LouvainCommunityDetection

Louvain Community Detection

The LouvainCommunityDetection step is used to assign a "topic" label to each chunk. This is really useful if you don't necessarily know the salient topics in the content ex-ante, for example if you are summarising long-form podcasts, or books.

Under the hood, we use an optimised Louvain Community Detection algorithm to create clusters of the embeddings passed to this step. We then pass a random sample of embeddings (drawn from around the cluster centroid) to a large language model and give it the task of assigning a cluster label from this small sample of embeddings. We then assign this resultant label to all embeddings in that cluster.

Step Args

Key	Value Type	Value Description
`resolution`	`float`	A parameter for the Louvain model.

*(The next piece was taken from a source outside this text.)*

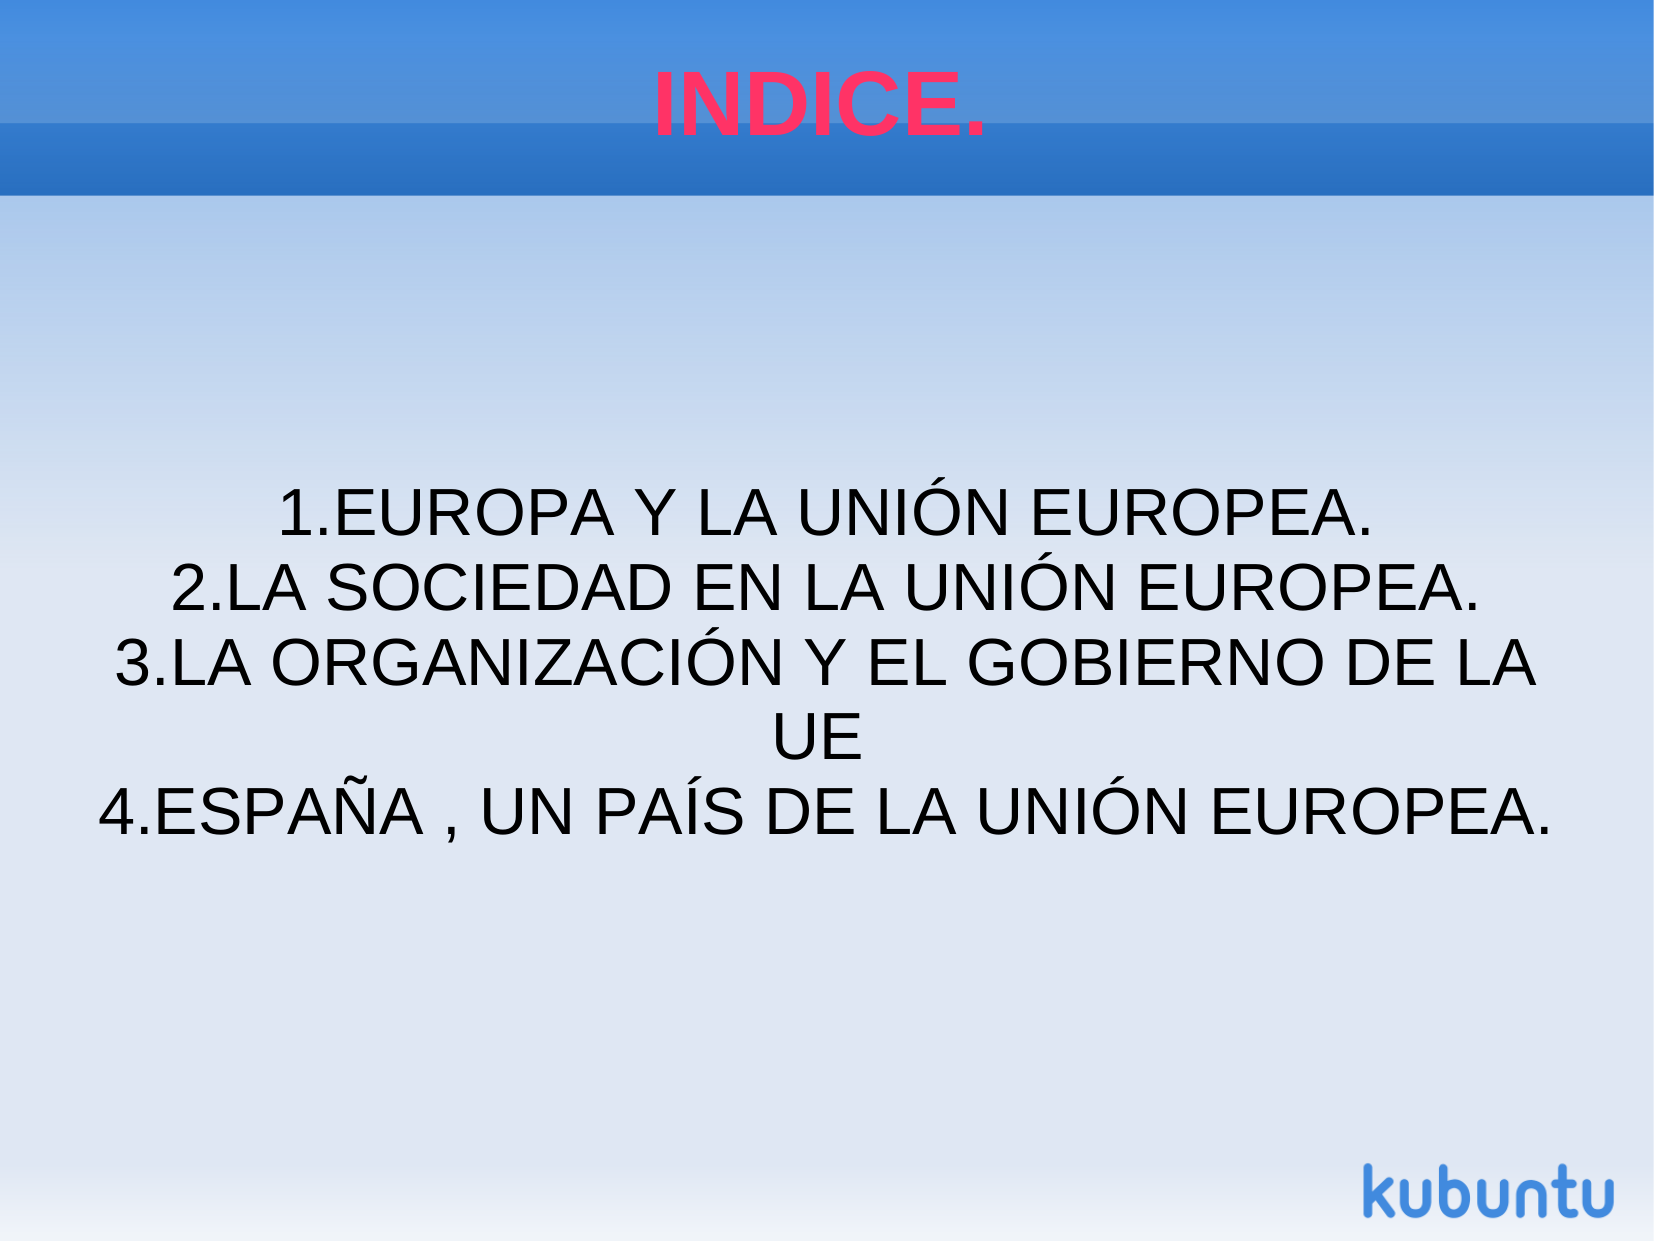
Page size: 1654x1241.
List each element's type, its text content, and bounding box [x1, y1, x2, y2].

subtitle 1.EUROPA Y LA UNIÓN EUROPEA. 2.LA SOCIEDAD EN LA UNIÓN EUROPEA. 3.LA ORGANIZACIÓN Y EL GOBIERNO DE LA UE 4.ESPAÑA , UN PAÍS DE LA UNIÓN EUROPEA. [82, 297, 1571, 1102]
picture [0, 0, 1654, 1241]
title INDICE. [76, 7, 1565, 200]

For more see here.
`model`	`str`	The language model that should be used to generate the label titles from the sample of the embeddings from each cluster.

If you include a LouvainCommunityDetection step, you will find the label assigned to each Chunk, in the metadata_json field of the Chunk in the VectorDB. Similar to the LexRank step, the Louvain metadata is found in its own dictionary in the metadata_json field, with the key being equal to the STEP_NAME, and the label to be found in metadata_json --> STEP_NAME --> "label". i.e. if your Louvain step is called "louvain_step", then each Chunk in the vector index will have {"louvain_step" : { "label": LABEL }} in its metadata_json field.